> [Text provided]:
Saturnina Rodríguez de Zavalía (27 November 1823 – 5 April 1896), also known by her religious name Catalina de María, was an Argentine Roman Catholic professed religious and the founder of the Handmaids of the Heart of Jesus. Zavalía was married for just over a decade before she followed her religious calling and founded an order that spread across Argentina; she collaborated with José Gabriel del Rosario Brochero before her death.

The canonization cause started on 1 September 1941 and Pope John Paul II later titled her as Venerable on 18 December 1997. Zavalía was beatified on 25 November 2017 at a Mass celebrated in Córdoba with Cardinal Angelo Amato presiding over it.

==Life==
Saturnina Rodríguez de Zavalía was born in Córdoba on 27 November 1823 as the third of four children to Hilario Rodríguez Orduña (1791–1832) and Catalina Montenegro (1803–26); her baptism was celebrated on 27 November in the town cathedral. Her two elder sisters were Manuela and Petrona and in 1826 her sister Estaurófila was born. Her mother died in 1826 – after the birth of the final child – and her father died in 1832 after having refused to wed again after being widowed. Her paternal aunt Doña Teresa (b. 1766) assumed care for the children after her father died.

Her first call to the religious life came in 1840 after she took a course in the Spiritual Exercises alongside the Jesuits. In 1848 she chose the priest Tiburcio López as her spiritual director and it was he who encouraged her to wed. Rodríguez married Manuel Antonio de Zavalía on 13 August 1852 – he was widowed with two children Benito and Deidamia – and he threatened to commit suicide if she refused to wed him; López officiated at this wedding. The couple had one daughter who died either straight after birth or in a miscarriage and it endangered her health. Her marriage was not peaceful at times due to her outburst of anger when she was under pressure which sometimes became violent outbursts. The four moved to Paraná in 1860 and returned to Córdoba in 1861. Her husband succumbed to illness on 30 March 1865.

On 15 September 1865 the widowed Zavalía visited the local church to reflect before the Blessed Sacrament and she decided to establish a religious congregation; she founded the Handmaids of the Heart of Jesus on 29 September 1872. Her spiritual director at that time was Father David Luque and she set up the order's motherhouse on 1 March 1875. Houses were set up during this period including one in 1886 at Santiago del Estero and in 1889 in Tucumán. She once collaborated with José Gabriel del Rosario Brochero. Luque suffered ill health since 1888 and he died on 11 August 1892 which prompted her to have him interred in the order's motherhouse. In 1893, León Federico Aneiros, the Archbishop of Buenos Aires asked her to establish a house in Buenos Aires, which she did.

> [Provided records]:
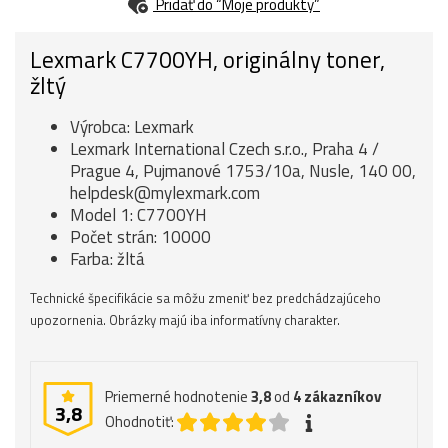
Pridať do “Moje produkty”
Lexmark C7700YH, originálny toner,
žltý
Výrobca: Lexmark
Lexmark International Czech s.r.o., Praha 4 /
Prague 4, Pujmanové 1753/10a, Nusle, 140 00,
helpdesk@mylexmark.com
Model 1: C7700YH
Počet strán: 10000
Farba: žltá
Technické špecifikácie sa môžu zmeniť bez predchádzajúceho
upozornenia. Obrázky majú iba informatívny charakter.
Priemerné hodnotenie
3,8
od
4
zákazníkov
3,8
Ohodnotiť:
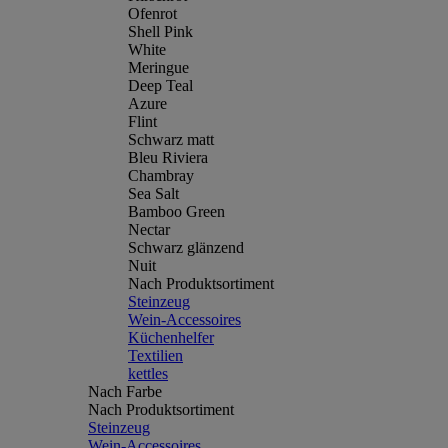
Ofenrot
Shell Pink
White
Meringue
Deep Teal
Azure
Flint
Schwarz matt
Bleu Riviera
Chambray
Sea Salt
Bamboo Green
Nectar
Schwarz glänzend
Nuit
Nach Produktsortiment
Steinzeug
Wein-Accessoires
Küchenhelfer
Textilien
kettles
Nach Farbe
Nach Produktsortiment
Steinzeug
Wein-Accessoires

> [What you should do]:
Reproduce word for word everything in the Zavalía biography from "The canonization cause" down to "presiding over it.".

> [Solution to this exercise]:
The canonization cause started on 1 September 1941 and Pope John Paul II later titled her as Venerable on 18 December 1997. Zavalía was beatified on 25 November 2017 at a Mass celebrated in Córdoba with Cardinal Angelo Amato presiding over it.